Cela a notamment aidé les jeunes, sortis des conservatoires, à acquérir leurs premiers droits pour pouvoir bénéficier, un jour, de l’intermittence. (…)

Les aides à la musique en France ont-elles été plus généreuses qu’ailleurs ?

La musique a bénéficié des dispositifs transversaux extrêmement puissants, mis en place par l’Etat : les reports de charges, les prêts garantis, le fonds de solidarité aux entreprises. Sans compter le maintien des droits des intermittents du spectacle pendant seize mois. Toutes aides sectorielles confondues, on approche 400 millions d’euros d’aides du CNM (jusqu’en 2022) pour les entreprises de la filière musicale.

Les professionnels eux-mêmes reconnaissent qu’il fait bon travailler en France. (…)

Après cette crise, quelles principales réformes faudra-t-il engager ?

On ne peut pas faire l’économie d’une réflexion sur la politique publique de la musique que nous voulons dans notre pays. En janvier 2020, à la création du CNM, j’avais proposé l’organisation d’Etats généraux de la musique ; je crois qu’il serait bon de les tenir, avec l’Etat, les collectivités territoriales et tous les acteurs, publics comme privés.

Quant au financement de la filière musicale, le sujet est loin d’être bouclé.

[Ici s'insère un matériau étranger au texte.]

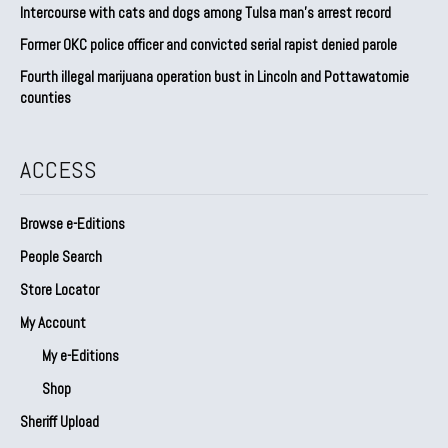
Intercourse with cats and dogs among Tulsa man’s arrest record
Former OKC police officer and convicted serial rapist denied parole
Fourth illegal marijuana operation bust in Lincoln and Pottawatomie
counties
ACCESS
Browse e-Editions
People Search
Store Locator
My Account
My e-Editions
Shop
Sheriff Upload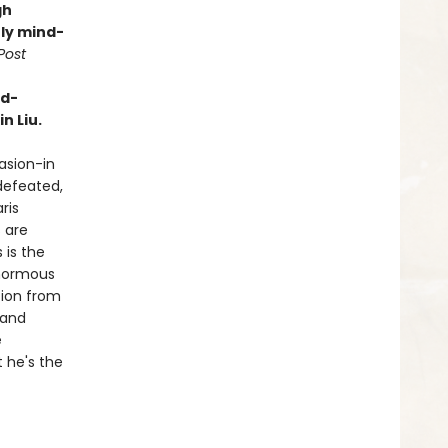
gh
ly mind-
Post
rd-
n Liu.
vasion-in
defeated,
ris
 are
 is the
enormous
tion from
 and
e
t he's the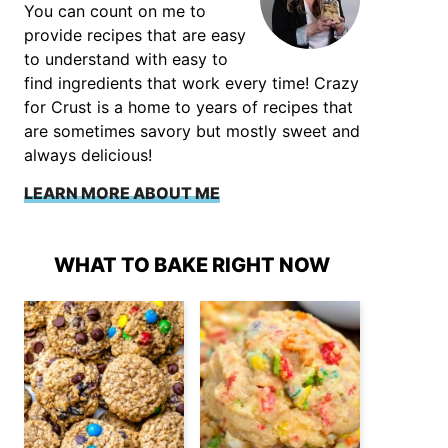
You can count on me to
provide recipes that are easy
to understand with easy to
find ingredients that work every time! Crazy
for Crust is a home to years of recipes that
are sometimes savory but mostly sweet and
always delicious!
LEARN MORE ABOUT ME
WHAT TO BAKE RIGHT NOW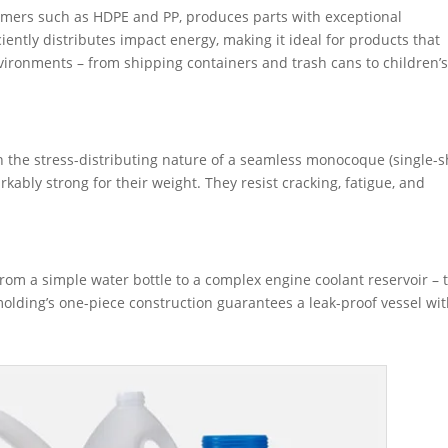
ymers such as HDPE and PP, produces parts with exceptional
ciently distributes impact energy, making it ideal for products that
vironments – from shipping containers and trash cans to children’
ith the stress-distributing nature of a seamless monocoque (single-s
kably strong for their weight. They resist cracking, fatigue, and
 from a simple water bottle to a complex engine coolant reservoir – 
molding’s one-piece construction guarantees a leak-proof vessel wi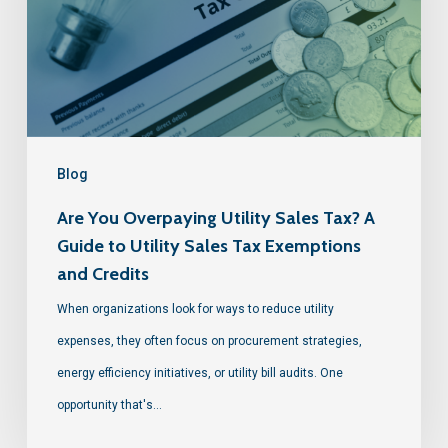
Blog
Are You Overpaying Utility Sales Tax? A
Guide to Utility Sales Tax Exemptions
and Credits
When organizations look for ways to reduce utility
expenses, they often focus on procurement strategies,
energy efficiency initiatives, or utility bill audits. One
opportunity that's…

Avant la crise, la musique était une des industries culturelles les moins aidées par la puissance publique.

Il faudra assurer durablement le financement de la création musicale par d’autres moyens que la seule taxe sur les spectacles de musiques actuelles et les subventions de l’Etat, en associant notamment le monde numérique. La crise doit nous conduire à accélérer ces réflexions.